Le commodore s'empara du récipient, la remercia et commença à manger. Emy n'avait pas menti, c'était plutôt bon.

- De quoi vous souvenez-vous ? lui demanda-t-elle.

- Je ne sais pas. Mon souvenir le plus proche est lorsqu'Elizabeth Swann à finalement refusé nos fiançailles pour rejoindre William Turner. Tout ce qui s'est déroulé après ressemble à un rêve. Mes mois à boire pour noyer ma haine et ma tristesse, la traque du cœur de Davy Jones, lorsque je l'ai donné à Beckett, quand je suis devenu Amiral et puis ma mort après que j'ai aidé Elizabeth à fuir… ca ne me semble pas réel mais en même temps j'ai le sentiment étrange que ce n'était pas qu'une illusion, que j'ai pris l'expérience de ces aventures… Tout est si confus…

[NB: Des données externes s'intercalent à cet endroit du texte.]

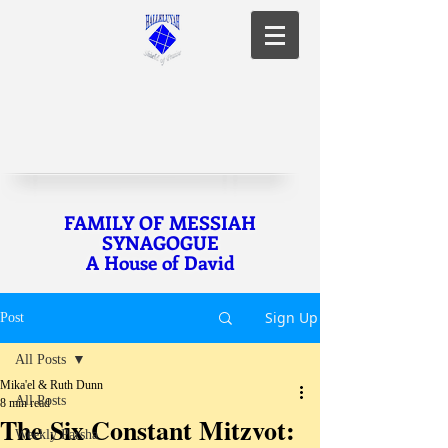
FAMILY OF MESSIAH
SYNAGOGUE
A House of David
Sign Up
Post
All Posts
Mika'el & Ruth Dunn
All Posts
8 min read
The Six Constant Mitzvot:
Weekly Parsha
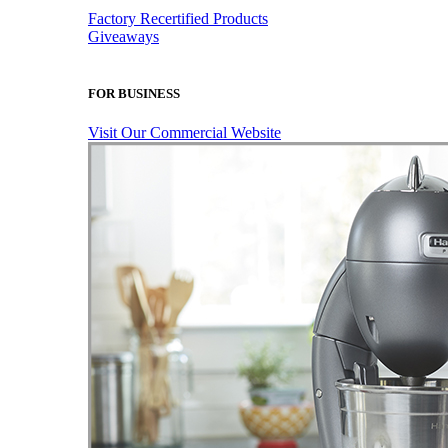
Factory Recertified Products
Giveaways
FOR BUSINESS
Visit Our Commercial Website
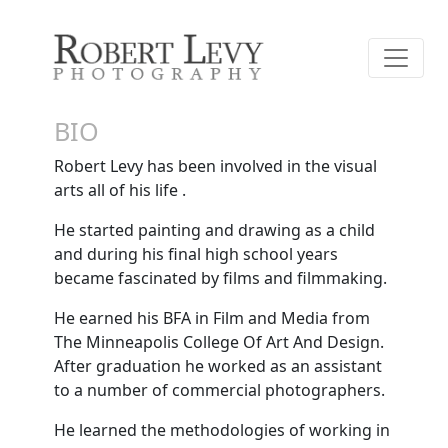
BIO
Robert Levy has been involved in the visual
arts all of his life .
He started painting and drawing as a child
and during his final high school years
became fascinated by films and filmmaking.
He earned his BFA in Film and Media from
The Minneapolis College Of Art And Design.
After graduation he worked as an assistant
to a number of commercial photographers.
He learned the methodologies of working in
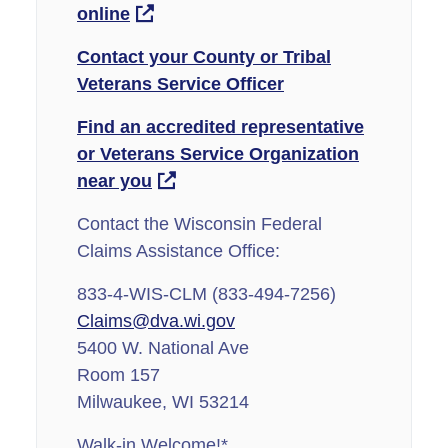
online
Contact your County or Tribal
Veterans Service Officer
Find an accredited representative
or Veterans Service Organization
near you
Contact the Wisconsin Federal
Claims Assistance Office:
833-4-WIS-CLM (833-494-7256)
Claims@dva.wi.gov
5400 W. National Ave
Room 157
Milwaukee, WI 53214
Walk-in Welcome!*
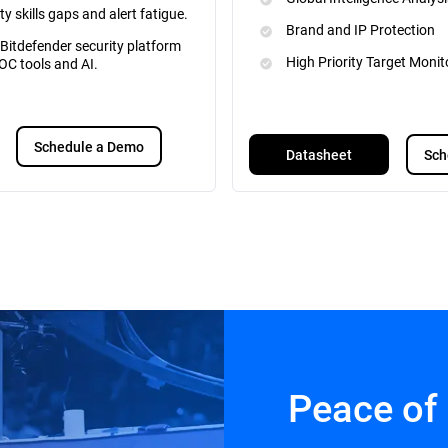
ty skills gaps and alert fatigue.
Brand and IP Protection
 Bitdefender security platform
High Priority Target Monit
OC tools and AI.
Schedule a Demo
Datasheet
Sch
Peace of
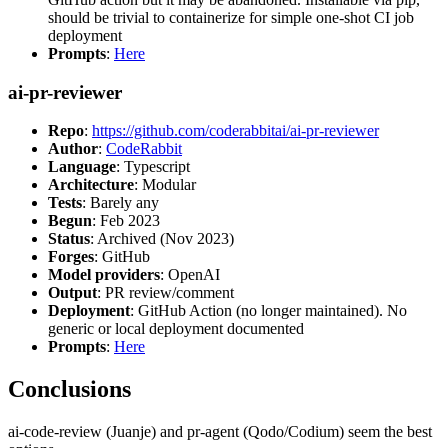
should be trivial to containerize for simple one-shot CI job
deployment
Prompts
:
Here
ai-pr-reviewer
Repo
:
https://github.com/coderabbitai/ai-pr-reviewer
Author
:
CodeRabbit
Language
: Typescript
Architecture
: Modular
Tests
: Barely any
Begun
: Feb 2023
Status
: Archived (Nov 2023)
Forges
: GitHub
Model providers
: OpenAI
Output
: PR review/comment
Deployment
: GitHub Action (no longer maintained). No
generic or local deployment documented
Prompts
:
Here
Conclusions
ai-code-review (Juanje) and pr-agent (Qodo/Codium) seem the best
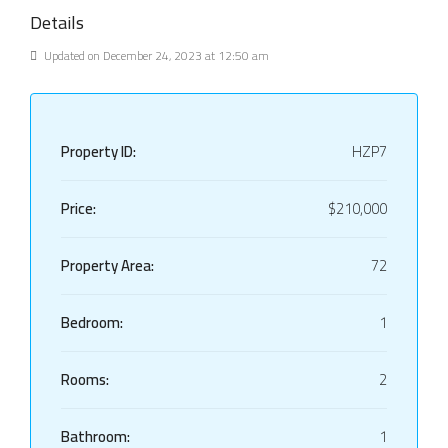
Details
Updated on December 24, 2023 at 12:50 am
Property ID:
HZP7
Price:
$210,000
Property Area:
72
Bedroom:
1
Rooms:
2
Bathroom:
1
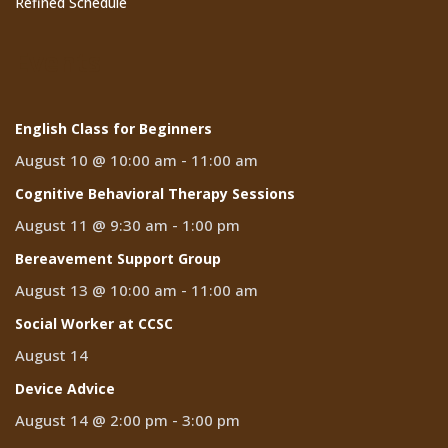
Refined Schedule
Events
English Class for Beginners
August 10 @ 10:00 am
-
11:00 am
Cognitive Behavioral Therapy Sessions
August 11 @ 9:30 am
-
1:00 pm
Bereavement Support Group
August 13 @ 10:00 am
-
11:00 am
Social Worker at CCSC
August 14
Device Advice
August 14 @ 2:00 pm
-
3:00 pm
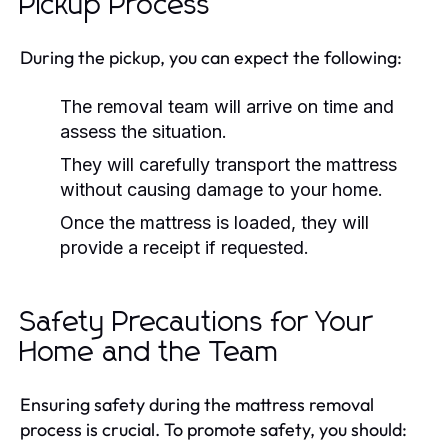
Pickup Process
During the pickup, you can expect the following:
The removal team will arrive on time and
assess the situation.
They will carefully transport the mattress
without causing damage to your home.
Once the mattress is loaded, they will
provide a receipt if requested.
Safety Precautions for Your
Home and the Team
Ensuring safety during the mattress removal
process is crucial. To promote safety, you should:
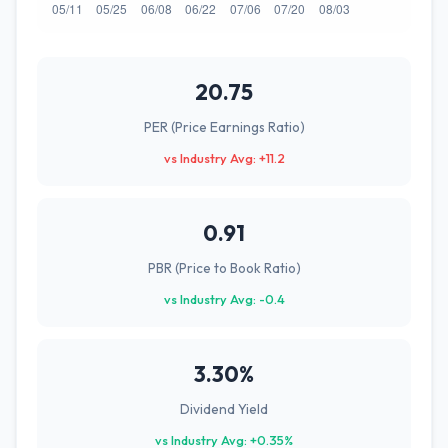
20.75
PER (Price Earnings Ratio)
vs Industry Avg: +11.2
0.91
PBR (Price to Book Ratio)
vs Industry Avg: -0.4
3.30%
Dividend Yield
vs Industry Avg: +0.35%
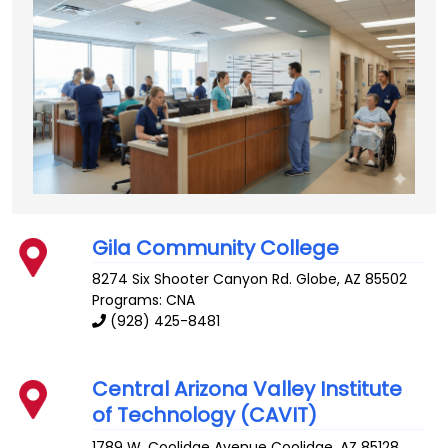
Gila Community College
8274 Six Shooter Canyon Rd.
Globe
,
AZ
85502
Programs: CNA
(928) 425-8481
Central Arizona Valley Institute
of Technology (CAVIT)
1789 W. Coolidge Avenue
Coolidge
,
AZ
85128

Il s'aperçut alors qu'il avait parlé comme s'il était seul mais le lieutenant l'écoutait avec attention. Il ravala la gêne qui montait en lui et attendit la réponse de la jeune femme. Comme elle ne disait rien, il comprit qu'elle l'incitait à poursuivre.

- Après que la lame du Bottier m'ait transpercer et que j'ai refusé l'offre de Davy Jones, je me suis retrouvé en plein océan. Je savais pourtant que cette mer était celle de l'autre monde, celui que les vivants n'explorent pas en étant… vivant. Lorsque j'ai regardé plus attentivement le bateau sur lequel j'était arrivé, j'ai reconnu le Hollandais Volant.